J’aimerais remercier la sénatrice Boniface pour les excellentes questions qu’elle a posées à ce sujet, à la fois pendant l’étude préliminaire du projet de loi C-7 en décembre et les réunions de comité la semaine dernière. Ses questions ont permis de mettre en lumière ce troisième problème.

À la lecture du projet de loi C-14, il apparaît clairement que les détails organisationnels concernant le processus d’examen parlementaire envisagé sont vagues et, comme on peut le voir avec du recul, qu’ils laissent probablement trop de place à la négociation. L’amendement qui sera proposé prochainement rendra plus clair le processus d’examen, dont tout le monde semble convenir qu’il doit aller de l’avant. L’amendement prévoit un mécanisme clair et vise à réduire la nécessité de négocier plus tard, ce qui, nous le comprenons maintenant, constitue un grand risque quand on veut lancer un tel projet.

L’amendement que je propose prévoit l’établissement d’un comité parlementaire mixte composé d’un nombre précis de sénateurs et de députés conformément à la composition du comité mixte de 2016. Il impose également un délai pour l’établissement du comité mixte de même que pour la présentation du rapport. Il comprend enfin une disposition de renouvellement automatique en vertu de laquelle le processus recommencerait obligatoirement dans le cas où une prorogation ou une élection interrompait les travaux du comité.

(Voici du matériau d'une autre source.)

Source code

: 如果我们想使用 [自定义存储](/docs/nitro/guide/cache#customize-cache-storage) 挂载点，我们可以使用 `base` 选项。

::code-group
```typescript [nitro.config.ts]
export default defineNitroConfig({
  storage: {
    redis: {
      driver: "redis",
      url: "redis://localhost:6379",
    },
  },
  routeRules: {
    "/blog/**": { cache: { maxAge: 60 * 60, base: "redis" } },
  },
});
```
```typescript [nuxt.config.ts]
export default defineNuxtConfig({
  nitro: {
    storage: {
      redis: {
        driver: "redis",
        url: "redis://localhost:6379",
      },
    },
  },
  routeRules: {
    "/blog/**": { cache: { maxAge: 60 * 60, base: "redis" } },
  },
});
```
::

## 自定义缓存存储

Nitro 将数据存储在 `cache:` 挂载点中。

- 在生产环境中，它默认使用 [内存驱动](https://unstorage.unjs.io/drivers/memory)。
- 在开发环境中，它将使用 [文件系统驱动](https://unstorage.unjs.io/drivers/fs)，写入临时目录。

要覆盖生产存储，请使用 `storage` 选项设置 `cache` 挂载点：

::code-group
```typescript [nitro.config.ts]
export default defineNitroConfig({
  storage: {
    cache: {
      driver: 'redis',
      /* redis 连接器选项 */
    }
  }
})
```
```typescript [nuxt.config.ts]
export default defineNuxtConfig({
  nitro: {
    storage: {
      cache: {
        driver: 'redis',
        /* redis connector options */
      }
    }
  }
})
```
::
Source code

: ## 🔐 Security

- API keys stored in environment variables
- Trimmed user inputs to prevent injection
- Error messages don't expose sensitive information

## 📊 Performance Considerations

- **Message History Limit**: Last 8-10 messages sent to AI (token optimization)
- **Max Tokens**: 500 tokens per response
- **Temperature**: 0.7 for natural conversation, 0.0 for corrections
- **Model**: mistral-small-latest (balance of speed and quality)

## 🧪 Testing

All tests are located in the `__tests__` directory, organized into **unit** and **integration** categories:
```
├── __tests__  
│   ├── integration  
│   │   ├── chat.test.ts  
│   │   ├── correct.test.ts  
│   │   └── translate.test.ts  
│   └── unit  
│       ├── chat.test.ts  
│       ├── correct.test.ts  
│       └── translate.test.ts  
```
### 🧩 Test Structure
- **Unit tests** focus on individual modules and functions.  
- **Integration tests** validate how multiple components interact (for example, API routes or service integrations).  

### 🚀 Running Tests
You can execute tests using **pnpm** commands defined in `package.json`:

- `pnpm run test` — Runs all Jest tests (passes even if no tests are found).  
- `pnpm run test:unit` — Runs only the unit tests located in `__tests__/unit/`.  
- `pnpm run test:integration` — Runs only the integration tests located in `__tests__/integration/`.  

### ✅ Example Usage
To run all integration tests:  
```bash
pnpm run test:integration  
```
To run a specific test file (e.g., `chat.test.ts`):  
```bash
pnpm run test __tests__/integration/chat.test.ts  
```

Cela dit, je peux vous assurer, en mon propre nom ainsi qu’au nom de la sénatrice Boniface, qui appuiera sous peu cet amendement, que vous ne nous blesserez pas dans notre orgueil si vous avez des sous-amendements qui amélioreraient ou clarifieraient nos intentions. Sentez-vous bien libres de les présenter. Il est très important que nous ayons un amendement solide, clair et juste pour, espérons-le, encourager nos collègues de l’autre endroit à l’accepter tout simplement.

Si vous vous opposez au nombre de sénateurs, aux délais ou à d’autres détails précisés dans l’amendement, plutôt que de le rejeter, je vous prie, encore une fois, de proposer un sous-amendement, car adopter le projet de loi C-7 avec l’espoir, le souhait et la promesse que l’examen se concrétisera me semble un mauvais pari. Nous devons mettre cela bien clairement par écrit dans le projet de loi.

Je ne veux embarrasser personne en donnant des exemples de promesses faites au Sénat ou aux sénateurs qui ont été rompues par le passé. Combien de fois le gouvernement nous a-t-il promis qu’il prendrait telle ou telle mesure si nous adoptons simplement son projet de loi et a-t-il rompu cette promesse? Cela fait huit ans que je suis au Sénat. J’ai vu ce scénario se produire sous le gouvernement actuel et sous d’autres avant lui. Nul doute, les promesses rompues constituent un programme non partisan.

Un vieil adage dit : qui me trompe une fois, honte à lui; qui me trompe deux fois, honte à moi. Il serait terriblement honteux que nous nous retrouvions dans un an, deux ans ou trois ans avec un autre projet de loi assorti d’une date butoir pour conformer la loi à une ordonnance de la cour et que nous nous demandions comment cela a pu se produire de nouveau.